An OCBA-Based Method for Efficient Sample Collection in Reinforcement Learning
Kuo Li,Xinze Jin,Qing-Shan Jia,Dongchun Ren,Huaxia Xia
DOI: https://doi.org/10.1109/tase.2023.3282257
IF: 6.636
2023-01-01
IEEE Transactions on Automation Science and Engineering
Abstract:This work focuses on the sample collection in reinforcement learning (RL), where the interaction with the environment is typically time-consuming and extravagantly expensive. In order to collect samples in a more valuable way, we propose a confidence-based sampling strategy based on the optimal computing budget allocation algorithm (OCBA), which actively allocates the computing efforts to actions with different predictive uncertainties. We estimate the uncertainty with ensembles and generalize them from tabular representations to function approximations. The OCBA-based sampling strategy could be easily integrated into various off-policy RL algorithms, where we take Q-learning, DQN, and SAC as examples to show the incorporation. Besides, we provide the theoretical analysis towards convergence and evaluate the algorithms experimentally. According to the experiments, the incorporated algorithms obtain remarkable gains compared with modern ensemble-based RL algorithms. Note to Practitioners-Reinforcement learning is a powerful tool for handling sequential decision-making problems, e.g., autonomous driving and robotics control, where the behaviors typically have a long-term effect on future events. However, although RL achieves human-level control in some tasks, it severely suffers from low sample efficiency. Therefore, implementing RL in some practical areas, e.g., healthcare and rescue, is extremely hard due to the requirement of massive samples.

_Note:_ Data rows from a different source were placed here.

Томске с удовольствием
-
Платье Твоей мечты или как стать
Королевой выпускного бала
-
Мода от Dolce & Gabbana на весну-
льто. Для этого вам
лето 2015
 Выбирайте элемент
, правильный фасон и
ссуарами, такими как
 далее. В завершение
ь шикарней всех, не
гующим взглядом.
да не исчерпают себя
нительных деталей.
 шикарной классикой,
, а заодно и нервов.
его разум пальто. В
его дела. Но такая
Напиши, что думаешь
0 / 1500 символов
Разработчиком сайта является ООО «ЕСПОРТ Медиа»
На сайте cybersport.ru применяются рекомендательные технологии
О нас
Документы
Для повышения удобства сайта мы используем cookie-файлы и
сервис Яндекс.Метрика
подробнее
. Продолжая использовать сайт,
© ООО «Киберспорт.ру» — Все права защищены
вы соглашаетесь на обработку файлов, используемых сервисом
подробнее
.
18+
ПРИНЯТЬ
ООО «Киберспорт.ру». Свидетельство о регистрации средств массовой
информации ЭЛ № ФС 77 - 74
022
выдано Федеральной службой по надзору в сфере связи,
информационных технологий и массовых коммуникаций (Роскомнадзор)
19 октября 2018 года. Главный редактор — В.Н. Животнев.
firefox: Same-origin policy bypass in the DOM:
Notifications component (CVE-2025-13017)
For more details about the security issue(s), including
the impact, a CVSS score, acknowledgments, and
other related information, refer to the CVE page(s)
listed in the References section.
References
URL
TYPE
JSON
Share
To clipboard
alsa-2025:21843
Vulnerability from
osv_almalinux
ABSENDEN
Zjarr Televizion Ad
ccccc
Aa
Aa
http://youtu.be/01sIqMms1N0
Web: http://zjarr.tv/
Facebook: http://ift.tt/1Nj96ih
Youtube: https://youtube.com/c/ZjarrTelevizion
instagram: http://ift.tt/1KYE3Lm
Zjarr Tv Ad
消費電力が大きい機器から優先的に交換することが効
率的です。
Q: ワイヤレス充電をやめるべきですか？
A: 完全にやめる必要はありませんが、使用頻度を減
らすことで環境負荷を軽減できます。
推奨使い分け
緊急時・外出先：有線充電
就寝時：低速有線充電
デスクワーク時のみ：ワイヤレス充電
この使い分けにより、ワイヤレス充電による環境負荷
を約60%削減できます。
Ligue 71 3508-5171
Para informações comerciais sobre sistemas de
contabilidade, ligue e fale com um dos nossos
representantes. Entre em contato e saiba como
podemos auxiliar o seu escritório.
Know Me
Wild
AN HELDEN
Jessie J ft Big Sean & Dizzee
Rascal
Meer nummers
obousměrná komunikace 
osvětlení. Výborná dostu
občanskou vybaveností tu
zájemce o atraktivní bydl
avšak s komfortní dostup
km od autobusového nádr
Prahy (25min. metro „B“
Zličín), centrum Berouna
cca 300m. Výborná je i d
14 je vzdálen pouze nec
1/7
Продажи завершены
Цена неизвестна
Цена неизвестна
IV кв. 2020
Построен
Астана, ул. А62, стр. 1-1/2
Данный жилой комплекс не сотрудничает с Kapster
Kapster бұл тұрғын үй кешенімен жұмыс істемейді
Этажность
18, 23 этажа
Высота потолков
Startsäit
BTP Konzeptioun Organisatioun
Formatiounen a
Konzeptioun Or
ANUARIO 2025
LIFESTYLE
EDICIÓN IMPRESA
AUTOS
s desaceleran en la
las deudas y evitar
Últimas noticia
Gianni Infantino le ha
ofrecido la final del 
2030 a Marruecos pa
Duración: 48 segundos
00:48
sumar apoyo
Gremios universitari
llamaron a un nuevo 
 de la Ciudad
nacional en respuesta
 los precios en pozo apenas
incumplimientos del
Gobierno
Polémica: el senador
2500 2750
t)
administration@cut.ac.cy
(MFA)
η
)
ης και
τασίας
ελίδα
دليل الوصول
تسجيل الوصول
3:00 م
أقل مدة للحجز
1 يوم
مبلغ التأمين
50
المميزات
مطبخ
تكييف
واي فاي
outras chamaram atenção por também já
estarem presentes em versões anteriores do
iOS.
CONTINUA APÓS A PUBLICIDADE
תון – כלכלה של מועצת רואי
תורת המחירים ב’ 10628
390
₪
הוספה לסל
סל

This work aims to enhance the exploration of RL by incorporating OCBA, which provides an asymptotically optimal data-collection strategy for simulation-based optimization. Based on ensemble-based uncertainty estimation and OCBA-based action selection, the incorporated RL algorithms show competitive performance on many benchmarks and significantly reduce the sampling efforts during iterations.